A highly selective electrochemical immunosensor based on conductive carbon black and star PGMA polymer composite material for IL-8 biomarker detection in human serum and saliva


BIOSENSORS & BIOELECTRONICS, vol.117, pp.720-728, 2018 (SCI-Expanded) identifier identifier identifier

  • Publication Type: Article / Article
  • Volume: 117
  • Publication Date: 2018
  • Doi Number: 10.1016/j.bios.2018.07.010
  • Journal Indexes: Science Citation Index Expanded (SCI-EXPANDED), Scopus
  • Page Numbers: pp.720-728
  • Keywords: Protein IL 8, Electrochemical impedance spectroscopy, Star-polymer, Poly(glycidyl methacrylate), Conductive Super P-circle Carbon Black, SQUAMOUS-CELL CARCINOMA, LABEL-FREE, IMPEDANCE SPECTROSCOPY, RAMAN-SPECTROSCOPY, CANCER BIOMARKERS, GRAPHENE OXIDE, INTERLEUKIN-8, PROTEIN, BIOSENSOR, DIAGNOSIS
  • Çanakkale Onsekiz Mart University Affiliated: Yes


A new approach to enhance the electrochemical performance of biosensor was attempted by using Super P (c) carbon black/Star polymer composite material.
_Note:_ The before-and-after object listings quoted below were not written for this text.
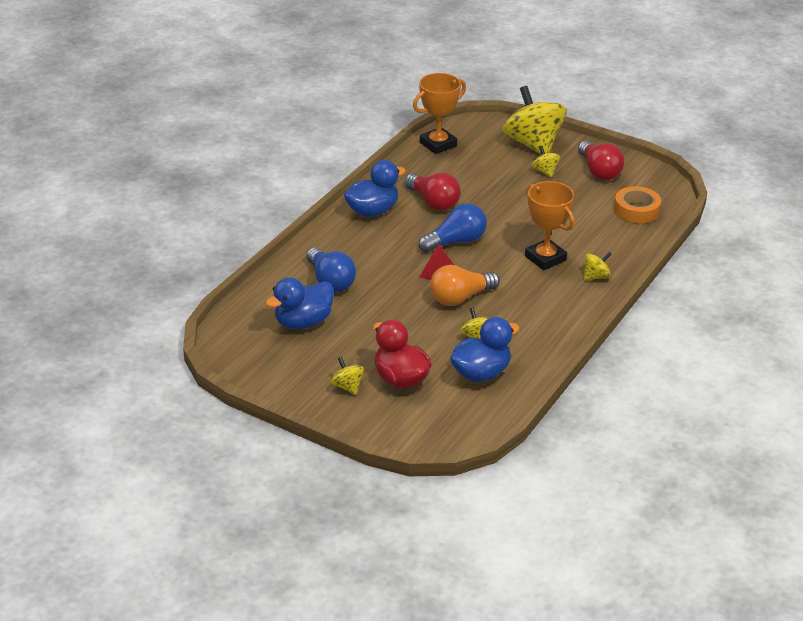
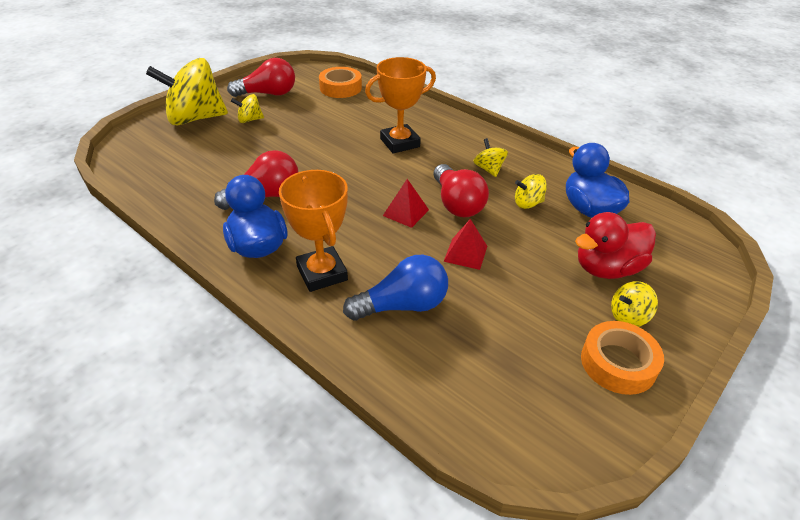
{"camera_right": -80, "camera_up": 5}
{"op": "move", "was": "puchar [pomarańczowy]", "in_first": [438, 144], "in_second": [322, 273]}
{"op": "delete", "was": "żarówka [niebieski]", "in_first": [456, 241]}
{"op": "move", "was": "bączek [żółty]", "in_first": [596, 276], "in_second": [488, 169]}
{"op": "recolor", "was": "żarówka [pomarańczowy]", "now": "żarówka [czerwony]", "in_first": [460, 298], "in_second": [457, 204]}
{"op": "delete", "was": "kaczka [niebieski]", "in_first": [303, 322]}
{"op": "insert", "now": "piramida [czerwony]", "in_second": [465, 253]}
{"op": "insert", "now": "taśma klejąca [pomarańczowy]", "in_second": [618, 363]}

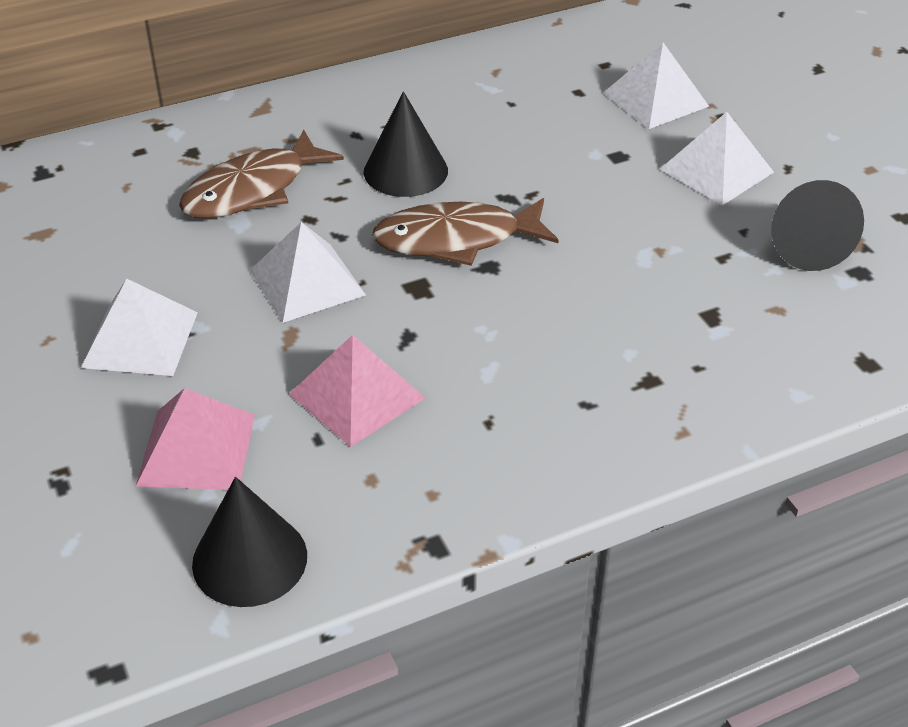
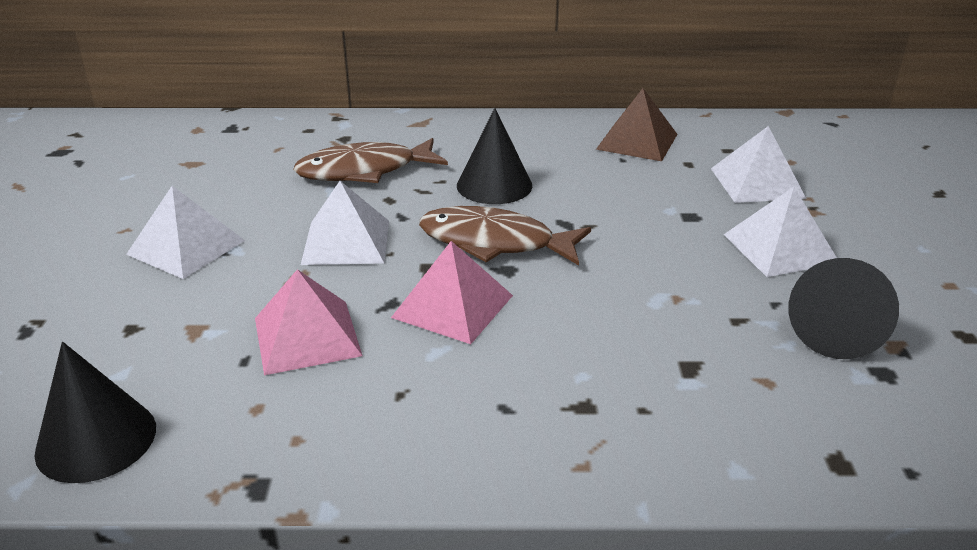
{"camera_right": 25, "camera_up": -10}
{"op": "move", "was": "piramida [różowy]", "in_first": [197, 449], "in_second": [453, 306]}
{"op": "insert", "now": "piramida [brązowy]", "in_second": [637, 141]}

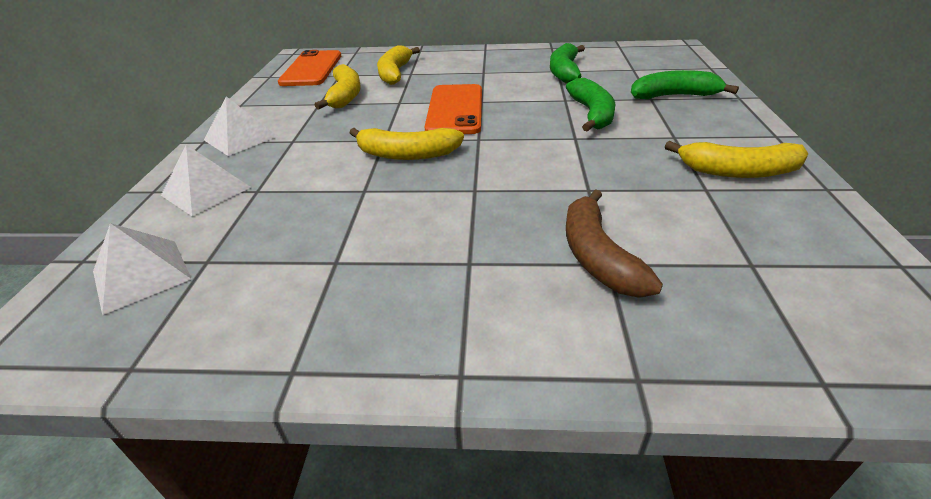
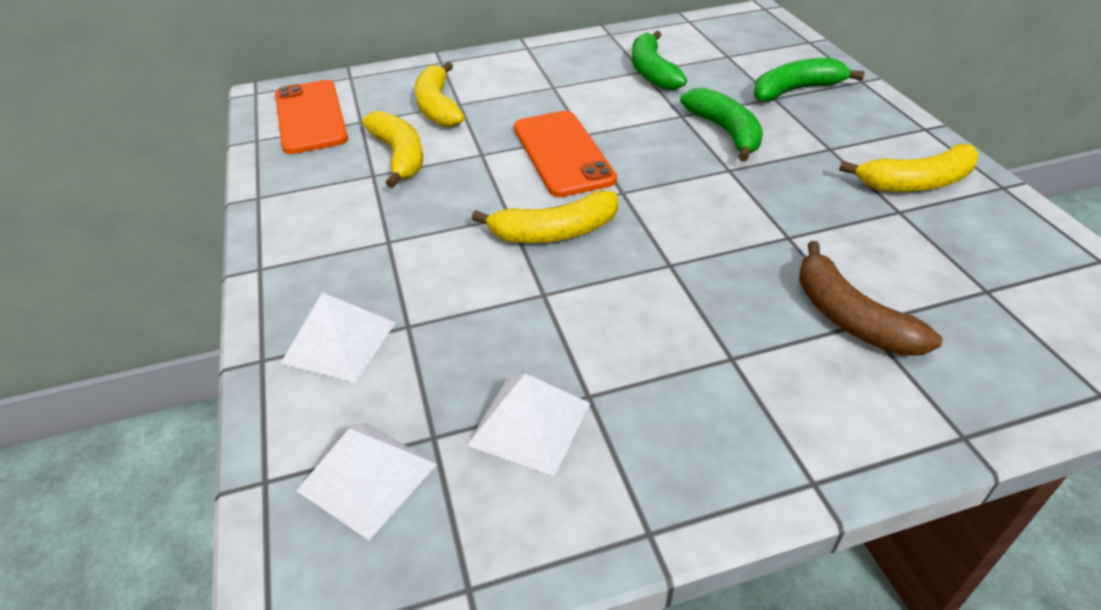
{"camera_right": -20, "camera_up": 5}
{"op": "move", "was": "piramida [biały]", "in_first": [241, 138], "in_second": [529, 423]}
In this study, we developed an electrochemical IL 8 biosensor by modification with a conductive composite including Super P, polyvinylidene fluoride (PVDF) and star polymer (SPGMA) of disposable ITO electrode surface. The Super P carbon black as carbonaceous material had a high conductivity and was used for the enhancement of electron transfer between electrode surface and electrolyte. Anti-IL 8 antibodies were utilized as biorecognition molecules and bound to epoxy groups of star polymer covalently. The chemical characterization of antibody immobilization on this composite was performed by using Fourier-transform infrared spectroscopy (FTIR) and Raman spectroscopy. The characterizations of stepwise modification of this immunosensor were performed by electrochemical techniques such as Electrochemical Impedance Spectroscopy (EIS), Cyclic Voltammetry (CV) and Single Frequency Impedance (SFI); and morphological techniques such as Scanning Electron Microscopy (SEM) and Atomic Force Microscopy (AFM). Several variables that affect the immunosensor performance were optimized. Under optimum conditions, a wide linear range 0.01-3 pg/mL and low detection limit 3.3 fg/mL were obtained. Super P-star polymer composite modified immunosensor was easy, sensitive, cheap and reliable analytical method for IL 8 detection. The applicability of the proposed immunosensor to determine IL 8 in saliva and serum samples were examined. The results of biosensor and Enzyme-linked Immunosorbent Assay (ELISA) kit were in compatible. Consequently, it was concluded that the electrochemical immunosensor offers a potential approach for IL 8 detection in clinical applications.